Islay, off the west coast of Scotland and part of the Inside Hebrides, is filled with different interest and charm. Owing to its position in the trail of the gulf stream, the local weather is extremely mild, and vegetation is in consequence wealthy and stunning. There will not be many bushes save in sheltered locations, however the expansion of underwood, of ferns and of wild flowers is luxuriant and types a marked characteristic of this delightful island.
The variety of surroundings is nice, alongside the coast particularly, where bold headlands and reefs of volcanic rock alternate with stretches of sand-hills and turf. The great lochs which nearly reduce the island in two have beauties of their very own, Loch Indaal studded with villages which almost recall those of the Italian lakes, and Loch Gruinart with its sand flats stretching far away northward to the place the tides of the Sound of Islay and the Atlantic waves meet in never-ending strife.
In Bowmore, the island’s essential centre, the Mactaggart Leisure Centre contains a excellent swimming pool, sauna and fitness gym. Adjacent is Morrisons Bowmore Distillery, one of many eight working distilleries on Islay. Other distilleries of fame are Bruichladdich, Caol Ila, Bunnahabhain, Ardbeg, Lagavulin and Laphroaig. All of them supply guided tours, some on appointment solely. Bowmore well-known Spherical Church stands at the top of Major Avenue, overlooking the village.

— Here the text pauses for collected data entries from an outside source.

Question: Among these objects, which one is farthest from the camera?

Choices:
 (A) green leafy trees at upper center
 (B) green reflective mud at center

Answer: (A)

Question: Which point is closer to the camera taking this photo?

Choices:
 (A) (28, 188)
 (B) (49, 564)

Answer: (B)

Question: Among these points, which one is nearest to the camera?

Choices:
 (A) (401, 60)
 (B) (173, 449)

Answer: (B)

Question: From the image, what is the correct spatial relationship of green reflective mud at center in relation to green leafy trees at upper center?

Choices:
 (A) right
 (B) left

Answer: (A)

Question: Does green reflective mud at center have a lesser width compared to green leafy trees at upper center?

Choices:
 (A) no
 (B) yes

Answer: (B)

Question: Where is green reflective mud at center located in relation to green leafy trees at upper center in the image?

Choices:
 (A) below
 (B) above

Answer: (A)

If the hills seem humble when compared to the neighbouring peaks of Jura, they are not with out a sure grandeur, affording good walks and marvellous views; and as most of the lochs are nicely stocked with trout, Islay has sights for the fisherman. In fact the traveller, whatever be his particular pursuit, could do worse than spend a couple of summer season days at one of the snug resorts and cottages which the island boasts. But is is to the ever growing class of persons who take an interest in the relics of early instances that Islay affords some of the best sights.
Islay’s written historical past is fragmentary and the monuments of her past aren’t any less so; however for all that, they lengthen over a lengthened period, from the times of hill forts and standing monoliths till later times when, in the nice days of the Western Church, the island grew to become lined with chapels, under whose defending partitions there are still to be seen most of the exquisite crosses and gravestones which kind so peculiar and interesting characteristic of the Western Highlands.

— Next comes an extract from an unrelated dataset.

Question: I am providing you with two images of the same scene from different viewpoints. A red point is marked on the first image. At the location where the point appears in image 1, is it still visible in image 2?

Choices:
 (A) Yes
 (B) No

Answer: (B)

There are about 100 examples of carved work (carved stones, graveslabs and Celtic Crosses) on Islay alone. Many of those are a lot worn and defaced that only indications of their designs may be traced, however the remainder are of the greatest curiosity, some indeed being works of artwork within the fullest sense of the term.
The stones belong to Cheap Stone Island varied durations. There are little crossed rudely minimize on undressed slabs of stone, and these are probably essentially the most ancient. Then in the crosses of Kildalton and Kilnave, and within the cross-bearing slab found at Doid Mhairi, now within the garden at Ardimersay, there are examples of a mode which appears to have been directly derived from Ireland; but far the greater number belong to the thirteenth, fourteenth, and fifteenth centuries, when the artwork assumed and retained its special Argyllshire character, the plated work of the Irish monuments developing into the richly foliated scrolls which type certainly one of the great beauties of the West Highland carving.